Selected extract ::
DETAILED DESCRIPTION OF THE INVENTION
Referring to FIG. 1, there is shown an oil containment and recovery apparatus 8 floating at the surface 12 of a body of water 14. The apparatus is anchored over a plume of oil and gas 16 resulting from, for example, a ruptured casing 18 drilled into sea floor 20. The debris 22 from a demolished drilling structure obstructs direct access to the ruptured casing 18.
Apparatus 8 includes a floatation means 10 such as a barge which is held in position over the oil leak by anchors 24, 26 and anchor chains 28, 30 attached to anchor winches 23, 25. Two such anchors and winches are shown but at least four or more anchors may be used.
An oil containment sleeve 32, composed of two or more sections 34, 36 is lowered through a well (to be described in connection with FIG. 2) in the center of the barge 10 by cables 38, 40, 42. The containment sleeve may be of any shape but is preferably circular. The bottom end of the sleeve is secured by tension cables such as 41, 43.
A fire wall 44 lined with refractory material is removably mounted at the top of the well in a manner to be described. The gas-saturated water-oil mixture rises to the approximate ambient water level inside oil containment sleeve 32. The gas escapes into the fire wall into the open space above the water line. The gas may be intentionally flared to prevent poisoning the air surrounding the barge. A plurality of sprinklers such as 40, 48 continuously spray the barge deck to protect the deck against the heat of the flared gas.
FIG. 2 is a cross-section of barge 10 taken to the right of line 2-2'. Barge 10 includes a well 50, which is preferably circular and open to the water. Fire wall 44 is removably secured to the top of the well extending ten or more feet above upper deck 52. The gas saturated oil-water mixture 54 rises to a level 13 inside oil containment sleeve 32 that is the approximate ambient water level 12. The gas escapes from the mixture and accumulates inside fire wall 44 where it is ignited to form gas flare 56. The base of the gas flare may lie somewhere between the mouth of fire wall 44 and water level 13, depending upon the volume of the escaping gas and the shape and height of fire wall 44. Accordingly, the accumulated oil-water mixture will probably not become ignited. However, even if the oil does become ignited, the oil below the surface can be pumped out safely as it accumulates. It is an object of this invention to not only confine the leaking oil, but also to recover the oil and prevent it from burning. Accordingly, the floating oil may be blanketed by a layer of some well known flame-retardant agent such as a foam or a liquid to further protect the oil from ignition.

Work instructions ::
A. According to the oil containment description, how far above the upper deck does the fire wall extend?
B. Please rewrite the rows from the first one down to the one that contains "road: (131, 256)", substituting "name" for "report" and leaving everything else unchanged.
The oil containment description and the rows that follow it are unrelated material.

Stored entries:

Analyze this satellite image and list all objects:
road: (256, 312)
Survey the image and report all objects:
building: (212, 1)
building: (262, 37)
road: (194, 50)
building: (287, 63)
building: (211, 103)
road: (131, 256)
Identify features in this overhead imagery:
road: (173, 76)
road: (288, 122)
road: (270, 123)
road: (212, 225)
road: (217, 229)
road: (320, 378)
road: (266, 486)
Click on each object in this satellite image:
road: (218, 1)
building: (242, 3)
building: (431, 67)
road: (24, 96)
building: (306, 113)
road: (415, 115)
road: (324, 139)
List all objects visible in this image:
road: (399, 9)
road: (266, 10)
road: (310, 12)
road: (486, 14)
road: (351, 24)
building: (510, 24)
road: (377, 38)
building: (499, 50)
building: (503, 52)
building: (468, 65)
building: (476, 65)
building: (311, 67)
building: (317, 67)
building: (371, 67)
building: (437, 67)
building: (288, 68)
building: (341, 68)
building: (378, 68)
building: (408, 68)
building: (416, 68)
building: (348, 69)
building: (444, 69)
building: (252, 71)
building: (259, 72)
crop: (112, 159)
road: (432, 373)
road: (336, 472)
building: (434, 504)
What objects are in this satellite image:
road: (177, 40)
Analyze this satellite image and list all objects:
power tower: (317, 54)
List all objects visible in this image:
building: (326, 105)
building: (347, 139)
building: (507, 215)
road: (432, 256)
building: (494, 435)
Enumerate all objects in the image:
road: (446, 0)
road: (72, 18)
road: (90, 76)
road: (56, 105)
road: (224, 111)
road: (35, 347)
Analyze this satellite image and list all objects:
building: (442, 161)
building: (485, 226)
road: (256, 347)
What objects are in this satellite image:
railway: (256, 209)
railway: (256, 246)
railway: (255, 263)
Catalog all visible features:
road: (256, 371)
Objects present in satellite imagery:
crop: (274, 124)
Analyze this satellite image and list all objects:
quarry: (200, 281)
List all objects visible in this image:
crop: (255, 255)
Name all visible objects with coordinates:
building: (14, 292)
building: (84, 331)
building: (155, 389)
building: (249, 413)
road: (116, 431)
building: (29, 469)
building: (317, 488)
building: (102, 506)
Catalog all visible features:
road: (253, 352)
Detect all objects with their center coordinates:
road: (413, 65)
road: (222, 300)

Complete answers ::
A. Ten or more feet.

B.
Analyze this satellite image and list all objects:
road: (256, 312)
Survey the image and name all objects:
building: (212, 1)
building: (262, 37)
road: (194, 50)
building: (287, 63)
building: (211, 103)
road: (131, 256)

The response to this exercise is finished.